The Affordable Care Act is unconstitutional and on balance makes access to health care less secure. Since President Obama signed the ACA into law in 2010, the executive and judicial branches have amended it in so many ways–outside of the legislative process–that it is even more wildly unconstitutional and more appropriate to refer to it as “ObamaCare,” a law that no Congress ever passed, nor ever could have passed.
Today, the Supreme Court will hear California v. Texas, a case challenging the constitutionality of ObamaCare. Given that the media have described me as “ObamaCare’s Enemy No. 1″ and “ObamaCare’s single most relentless antagonist,” you might think I want the Court to use this opportunity to strike down the law. I do not. I hope the Court will rule 9–0 against the plaintiffs.
As I have written previously, California v. Texas is a meritless case, both because there’s no mandate to challenge any more, under John Roberts’s taxing power argument or otherwise, and thus no one has standing to challenge it. I also disagree with the amicus brief my Cato Institute colleagues Ilya Shapiro (my sometime co‐amicus) and Josh Blackman filed in the case, which is a narrower take. I agree more with the standing and severability analyses of my sometime co‐author Prof. Jonathan Adler.
California v. Texas is worse than meritless, however. Conservatives rightly complain that in NFIB v. Sebelius and King v. Burwell, the Left persuaded the Supreme Court to throw out the rulebook to hand them a policy “win.” But now, it is conservatives who are doing exactly that in California v. Texas. It was wrong when the Left did it. It is wrong when the Right does it.
One of the reasons throwing out the rulebook is wrong is that now, those people on the Left who pressured the Court not to strike down the ACA in NFIB–and even more those who pressured the Court to rewrite the ACA in King–have zero credibility when they now appeal to the Court to follow the rulebook. If conservatives persuade the Supreme Court to throw out the usual rules to hand conservatives a policy “win,” ObamaCare supporters who cheered the Court’s rulings in NFIB and King will have no one but themselves to blame. He who lives by terrible judging may die by terrible judging.
Democrats have made dire predictions that the six Republican appointees on the Court will use this case to strike down ObamaCare in its entirety. That is unlikely in the extreme. If the Court uses California v. Texas to strike down ObamaCare, I will eat my hat. Such predictions are less about legal analysis than scaring voters into going to the polls to vote for Democrats.
But if we indulge that fantasy scenario, it is worth emphasizing that there would be serious benefits to overturning ObamaCare:
- Responsible polling consistently shows ObamaCare’s preexisting-conditions provisions are unpopular. Eliminating them would end the race to the bottom they have sparked in health insurance markets.
- Health insurance premiums would plummet for the vast majority of Americans in the individual market.

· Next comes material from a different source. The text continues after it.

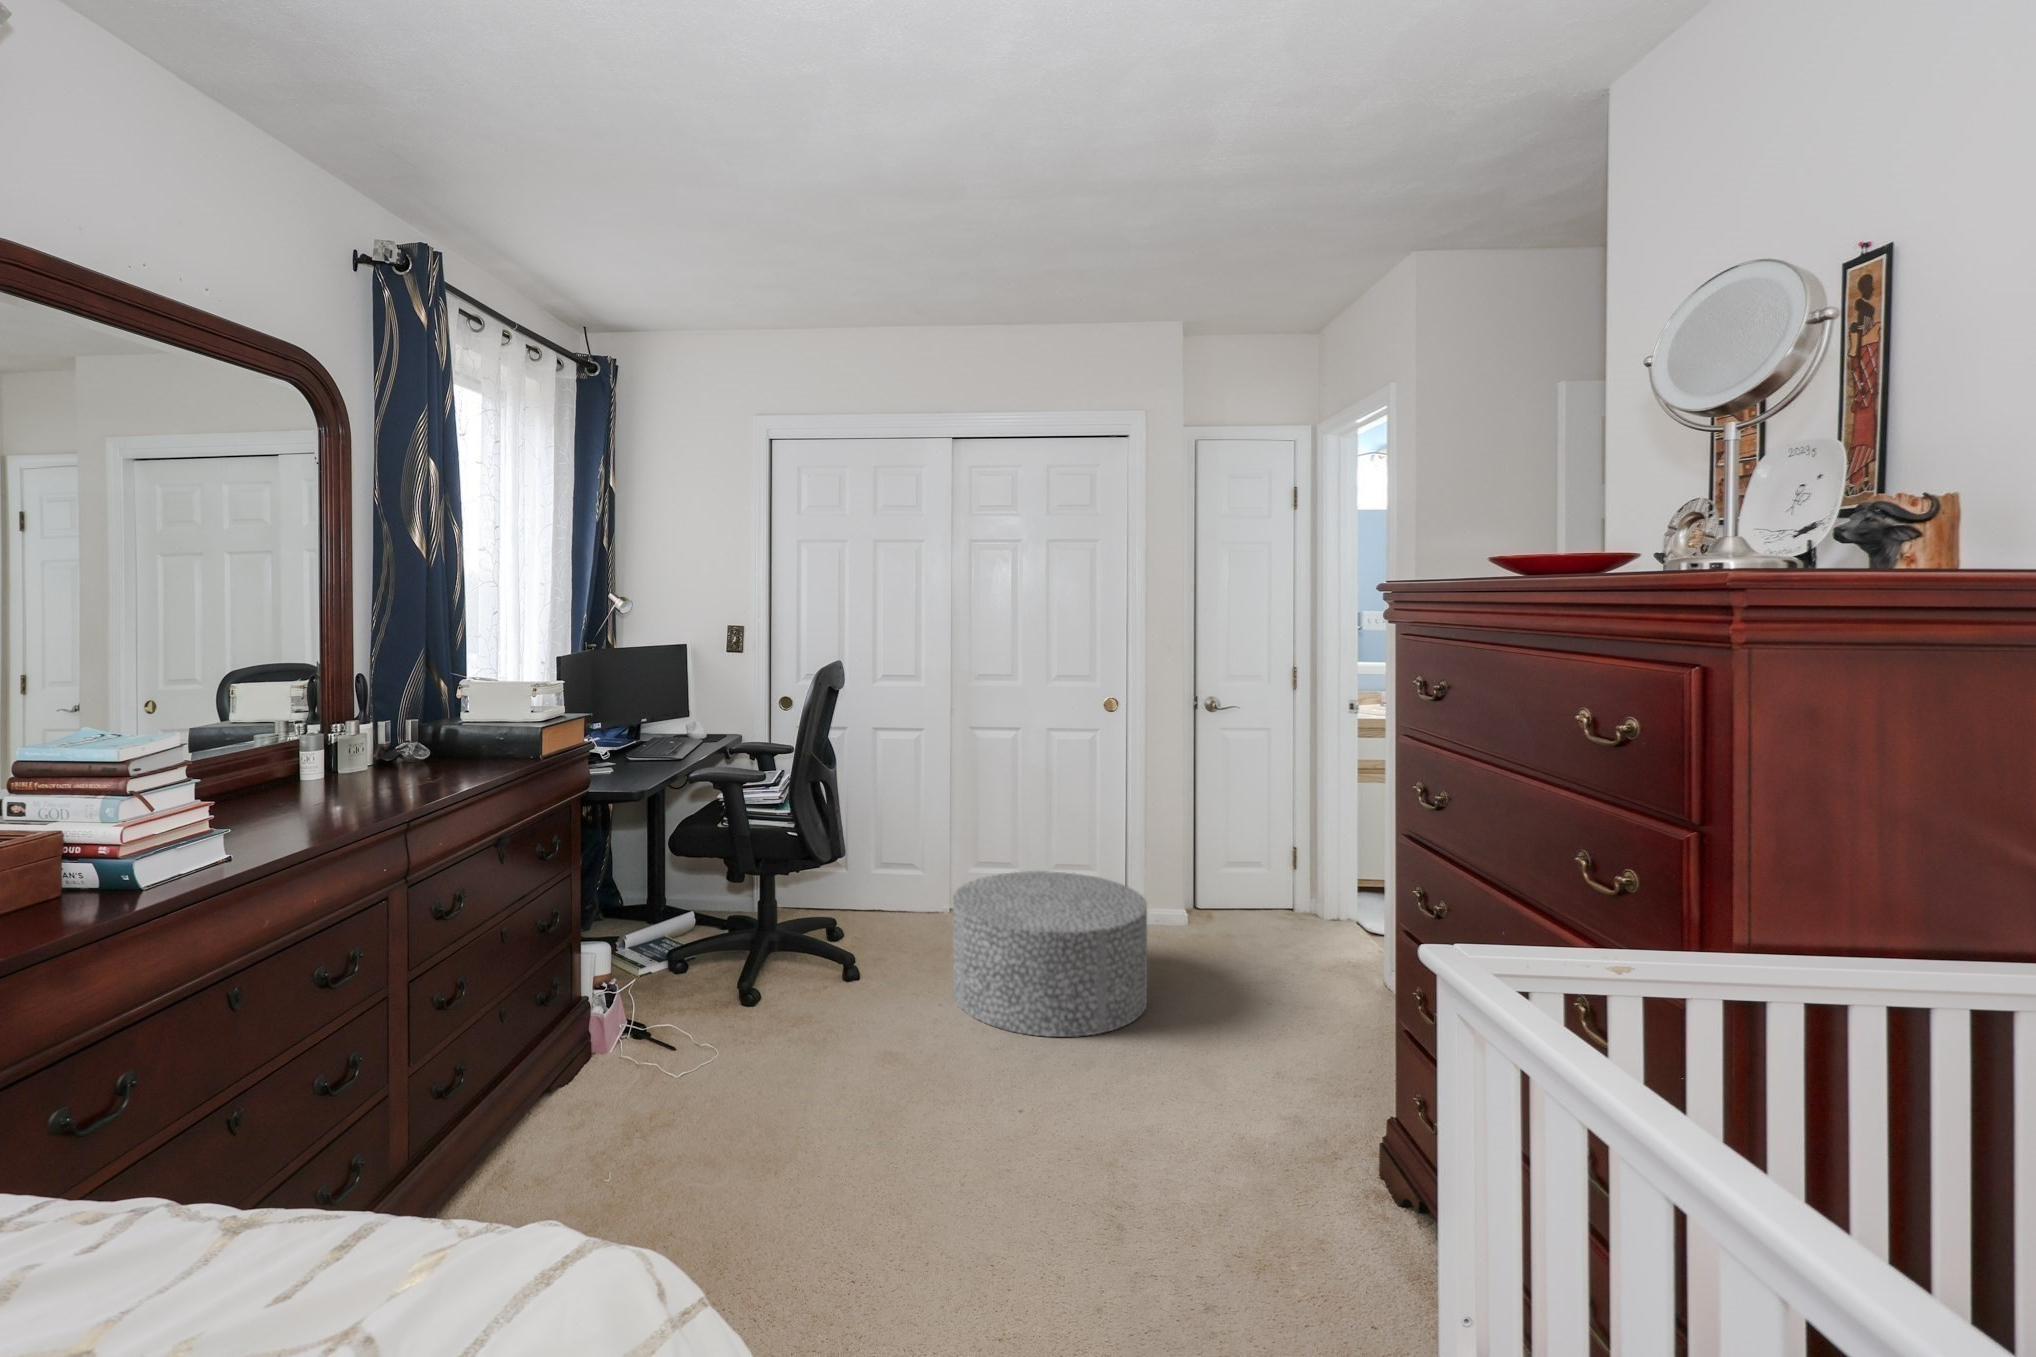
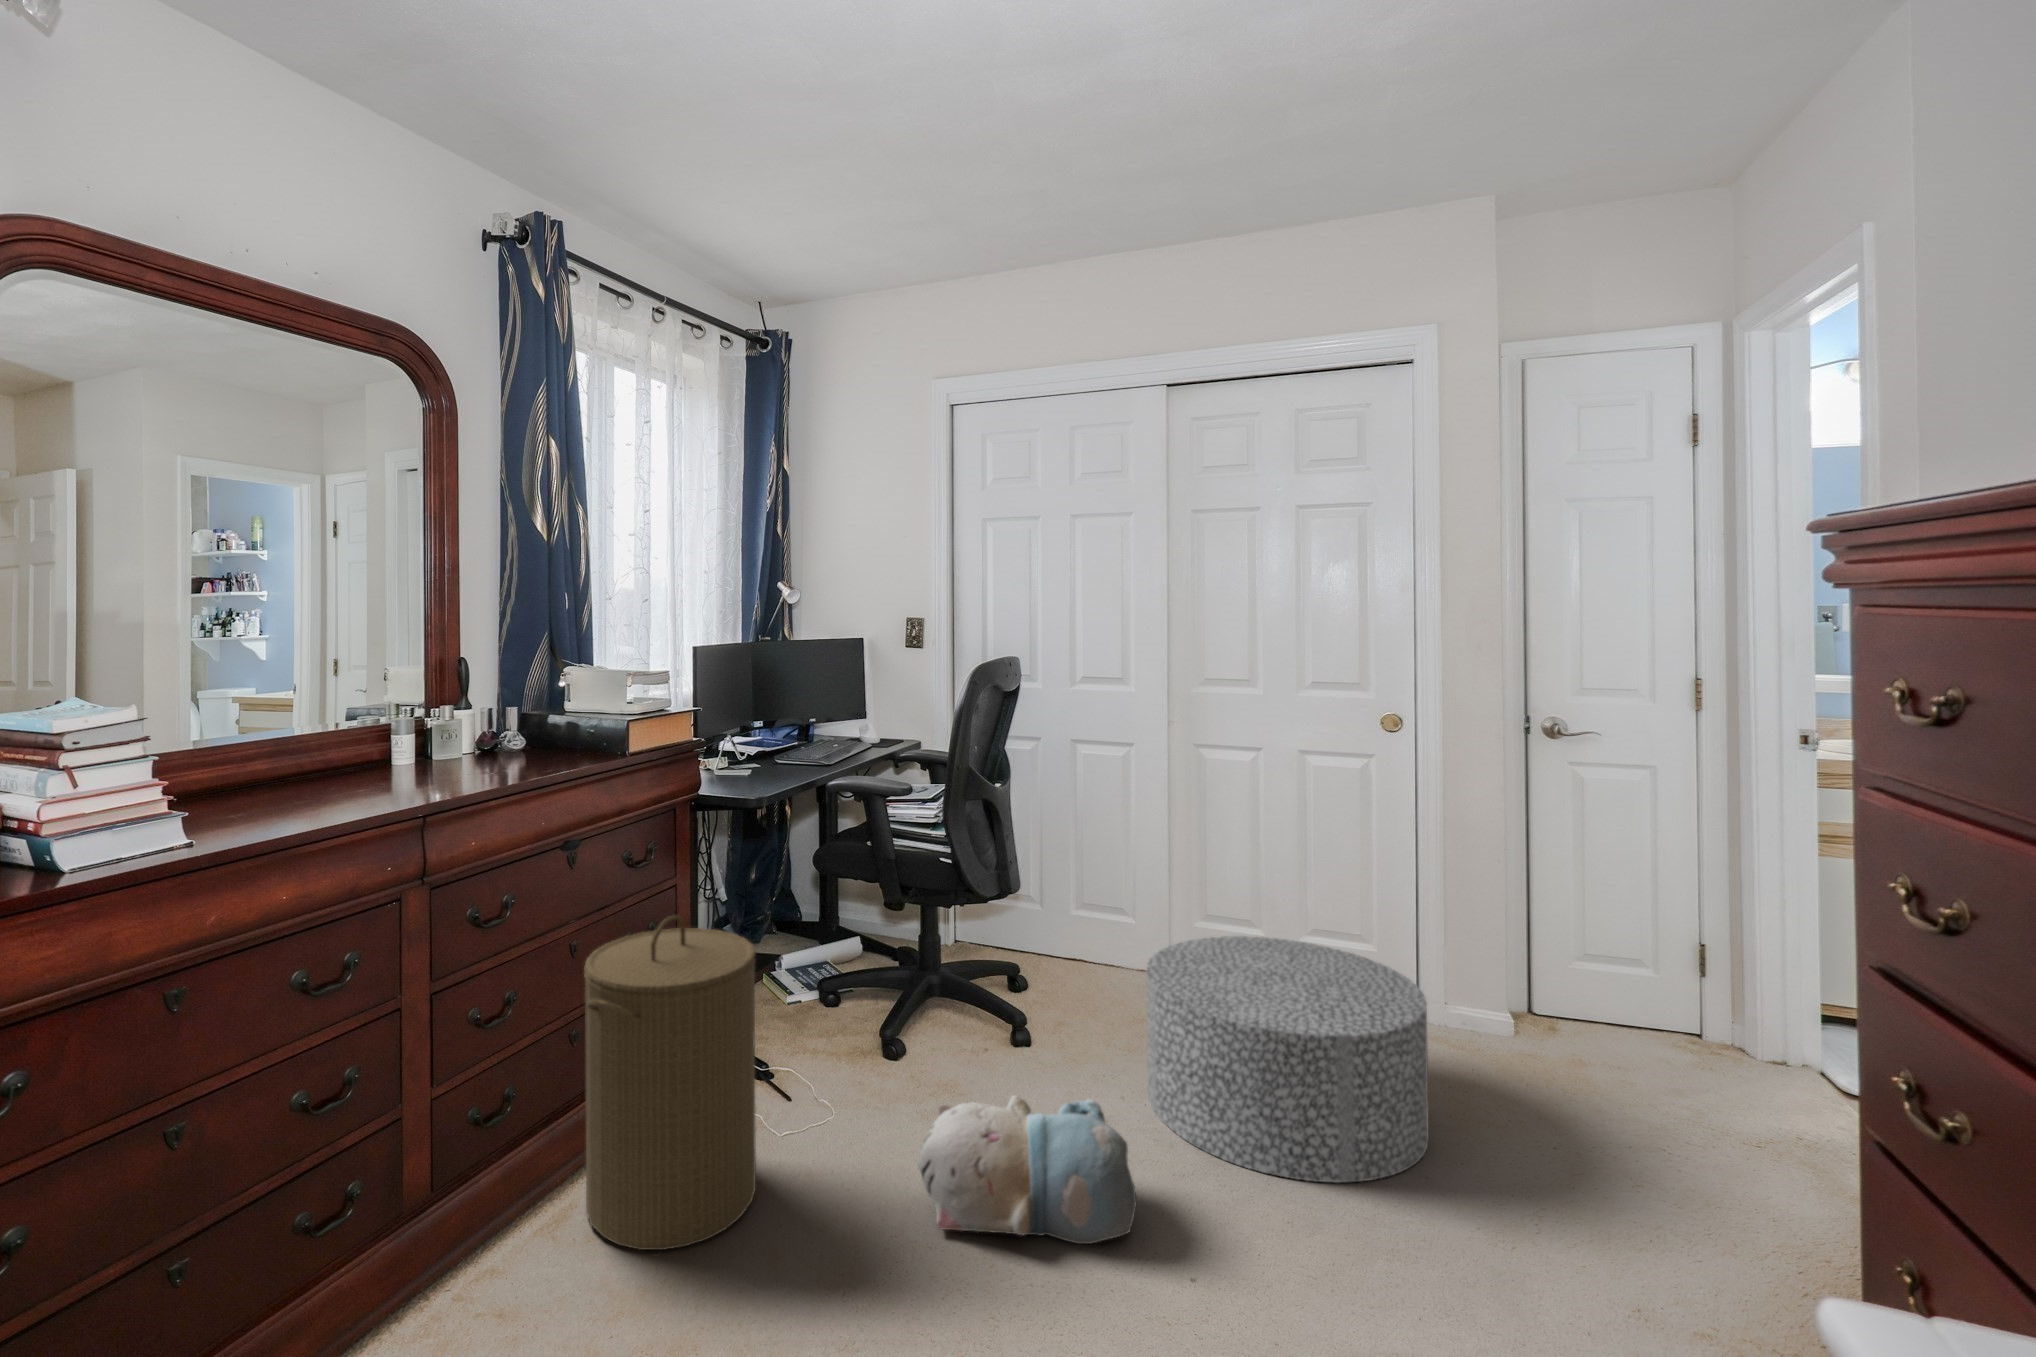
laundry hamper: none [522,892,674,1174] -> present [584,915,756,1250]
plush toy: none [805,999,975,1112] -> present [917,1095,1137,1244]

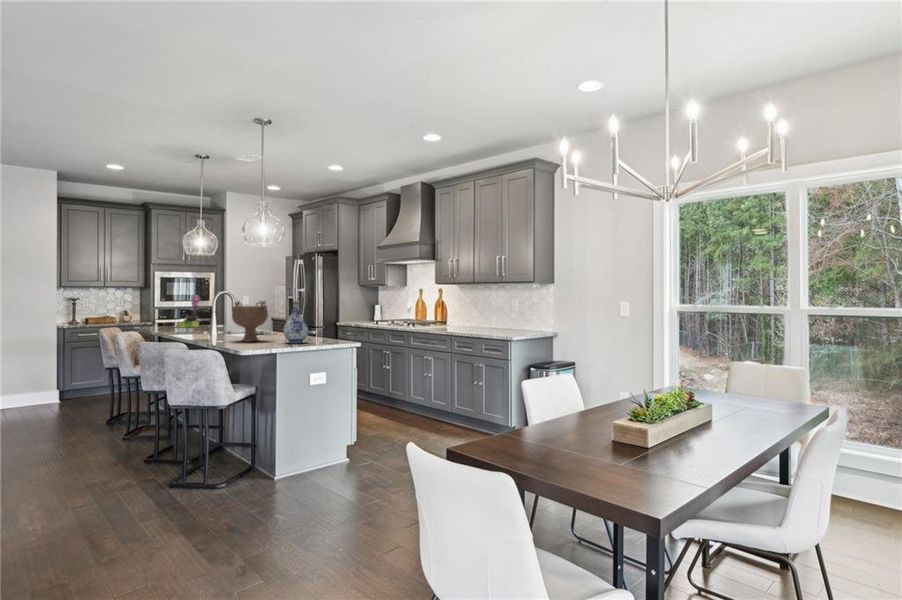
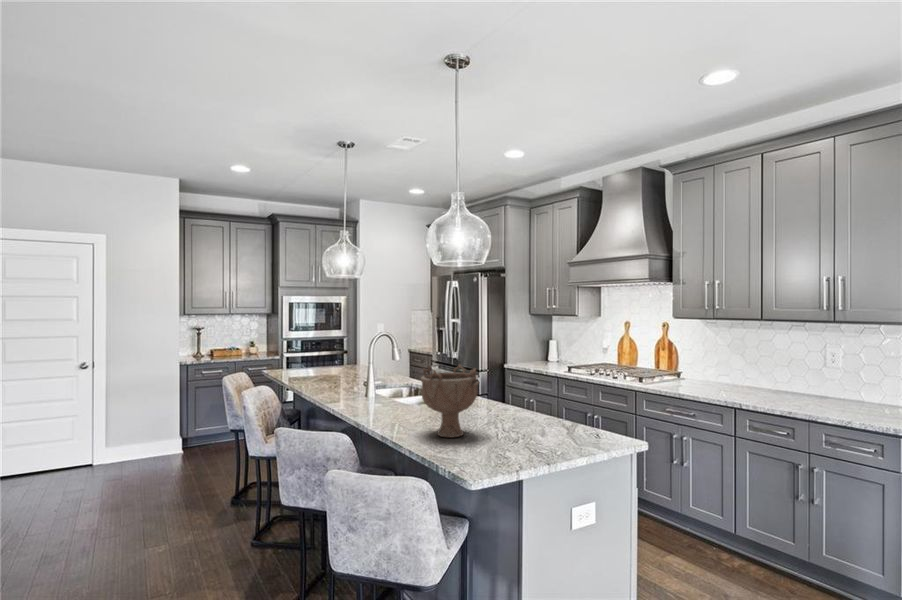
flower arrangement: present [175,295,200,328] -> none [313,330,346,377]
vase: present [283,301,308,343] -> none [512,372,555,449]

- Innovations that protect people with employer-sponsored insurance from preexisting conditions after they change jobs–innovations that ObamaCare destroyed–could return.
- Prices for oral contraceptives could stop skyrocketing and start to fall again, as they had been falling before ObamaCare made them “free.”
- Consumers could purchase only the coverage they want, which would protect many consumers from having to purchase coverage that violates their conscience.
- States could keep Medicaid-expansion enrollees on the rolls, and could even offer subsidies to Exchange enrollees who lose their ObamaCare subsidies, but they would have to do it with current tax dollars, rather than by increasing the federal debt.
- Federal and state lawmakers would have to focus on reforms that actually work, have bipartisan support, and make health care subsidies less necessary. Congress could start by reforming the tax treatment of health insurance, which strips coverage from people with COVID-19 and other illnesses every day.
- Taxes would fall, stimulating the economy.
The fear that Democrats have generated about the Supreme Court using California v. Texas to overturn ObamaCare is hysteria, both because it won’t happen and because it wouldn’t be calamitous if it did. The most lasting injury it would inflict would be to the rule of law.